Ankylosing spondylitis has a long history, having been distinguished from rheumatoid arthritis by Galen as early as the 2nd century AD. Skeletal evidence of the disease (ossification of joints and entheses primarily of the axial skeleton, known as "bamboo spine") was thought to be found in the skeletal remains of a 5000-year-old Egyptian mummy with evidence of bamboo spine. However, a subsequent report found that this was not the case.

The anatomist and surgeon Realdo Colombo described what could have been the disease in 1559, and the first account of pathologic changes to the skeleton possibly associated with AS was published in 1691 by Bernard Connor. In 1818, Benjamin Brodie became the first physician to document a person believed to have active AS who also had accompanying iritis.

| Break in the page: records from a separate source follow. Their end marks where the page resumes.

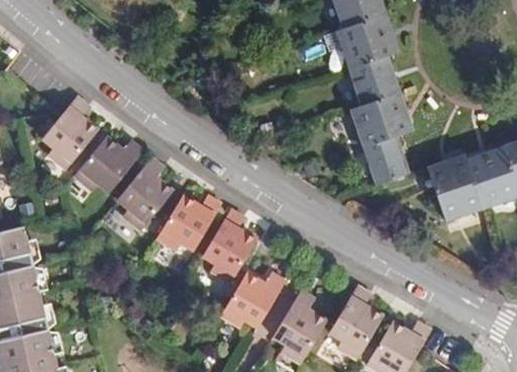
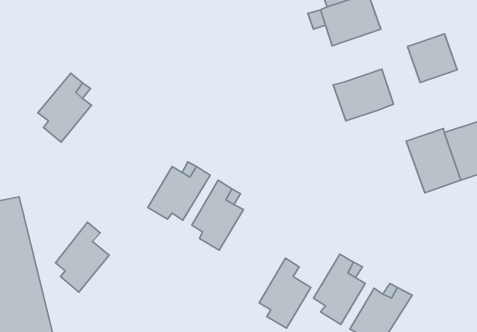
building: [348,56,400,107] -> [408,34,457,82]
building: [363,136,409,186] -> none
building: [74,137,143,193] -> none
building: [117,158,173,231] -> [55,222,109,292]
building: [220,273,285,328] -> none

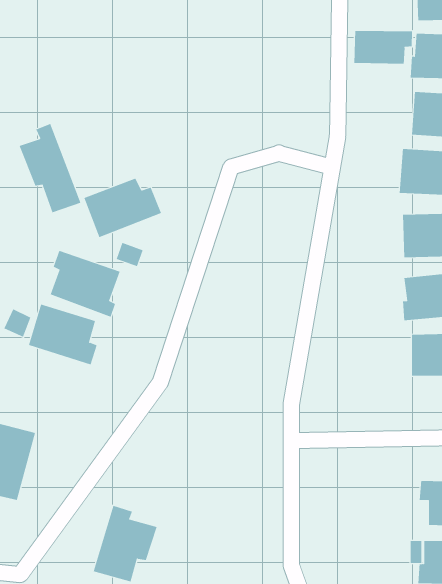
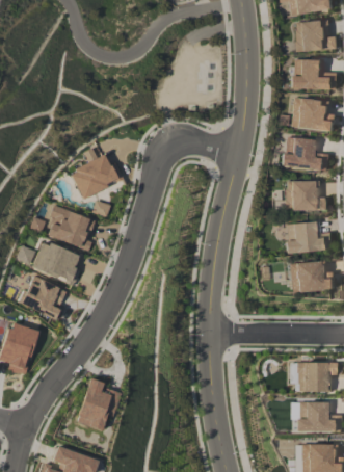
building: [354,30,413,65] -> none
building: [19,123,81,213] -> none
building: none -> [19,276,65,320]

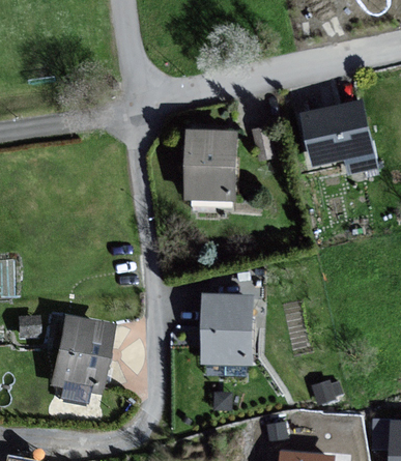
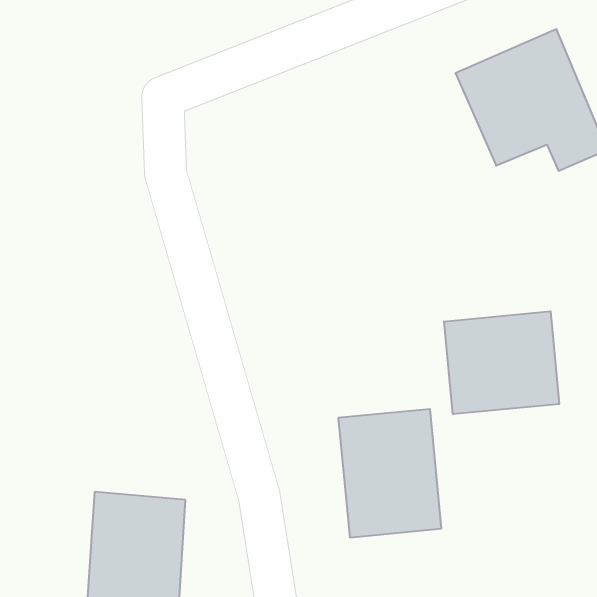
building: [185,129,239,201] -> none
building: none -> [444,311,559,414]

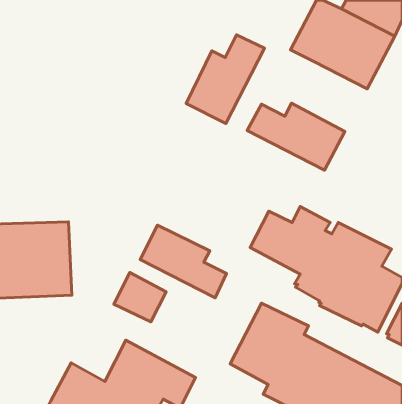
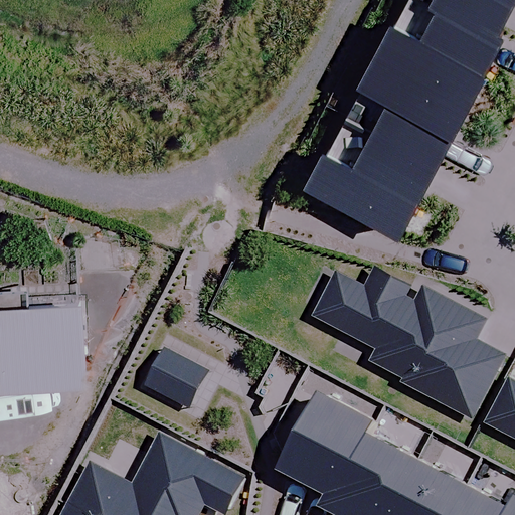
building: [186,35,265,124] -> none
building: none -> [363,87,458,174]
building: [140,225,227,298] -> none

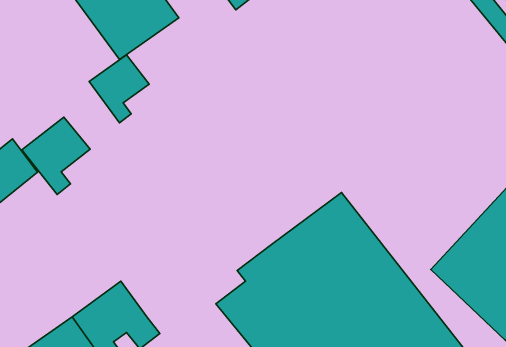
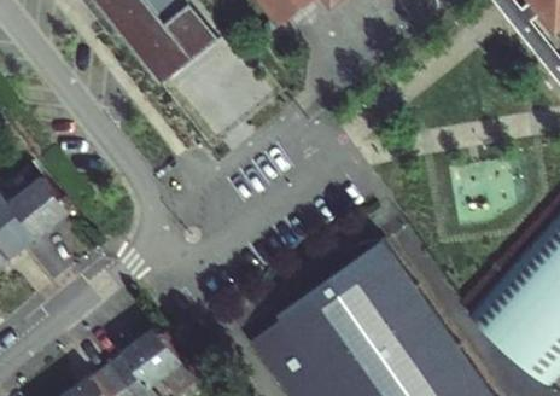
building: [89,55,149,123] -> none
building: [22,117,90,195] -> none

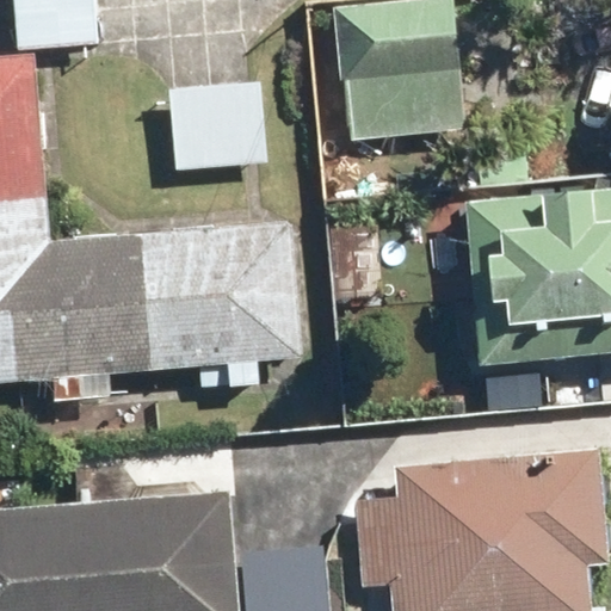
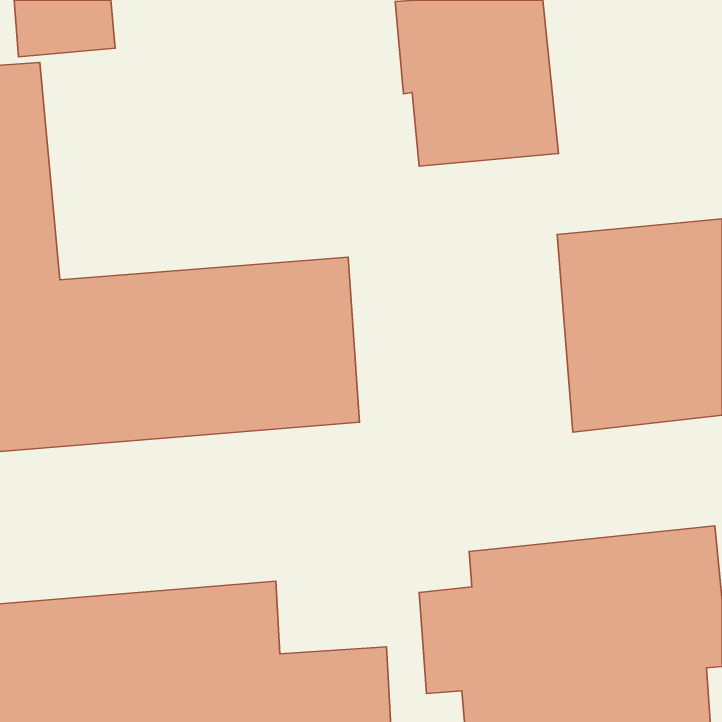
building: [166,81,267,171] -> none

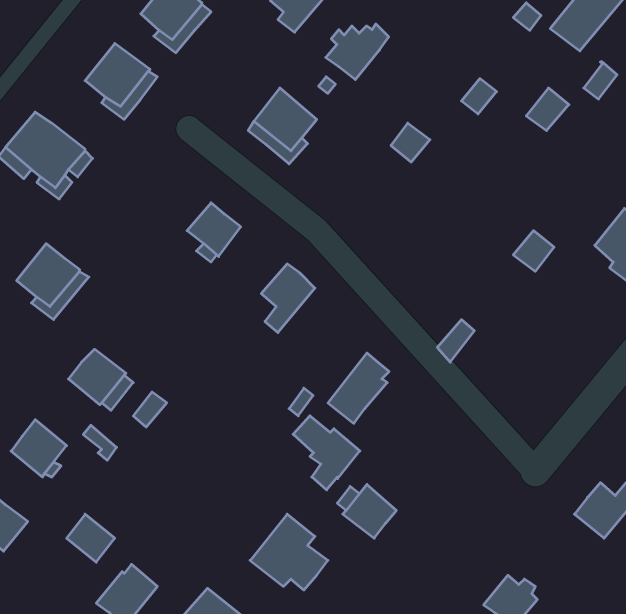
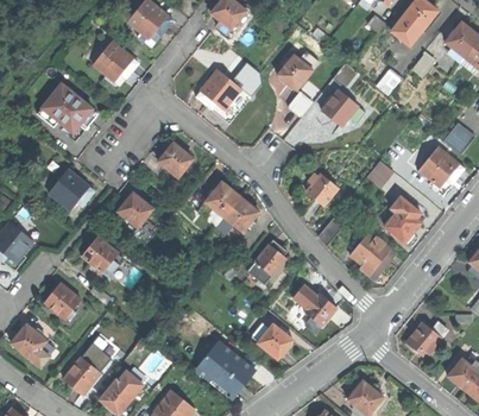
building: [326,24,389,80] -> [277,53,317,89]
building: none -> [321,89,357,126]
building: none -> [305,172,338,204]
building: none -> [118,193,152,227]
building: none -> [383,196,420,241]
building: none -> [215,197,258,233]
building: none -> [349,231,396,279]
building: [293,416,360,490] -> [292,285,335,333]
building: none -> [63,358,99,393]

In 1858, David Tucker published a small booklet which clearly described the case of Leonard Trask, who suffered from severe spinal deformity subsequent to AS. In 1833, Trask fell from a horse, exacerbating the condition and resulting in severe deformity. Tucker reported:

It was not until he [Trask] had exercised for some time that he could perform any labor ... [H]is neck and back have continued to curve drawing his head downward on his breast.

This account became the first documented case of AS in the United States, owing to its indisputable description of inflammatory disease characteristics of AS and the hallmark of deforming injury in AS.

In the late nineteenth century, the neurophysiologist Vladimir Bekhterev of Russia in 1893, Adolph Strümpell of Germany in 1897, and Pierre Marie of France in 1898 were the first to give adequate descriptions which permitted an accurate diagnosis of AS prior to severe spinal deformity. For this reason, AS is also known as Bekhterev disease, Bechterew's disease or Marie–Strümpell disease.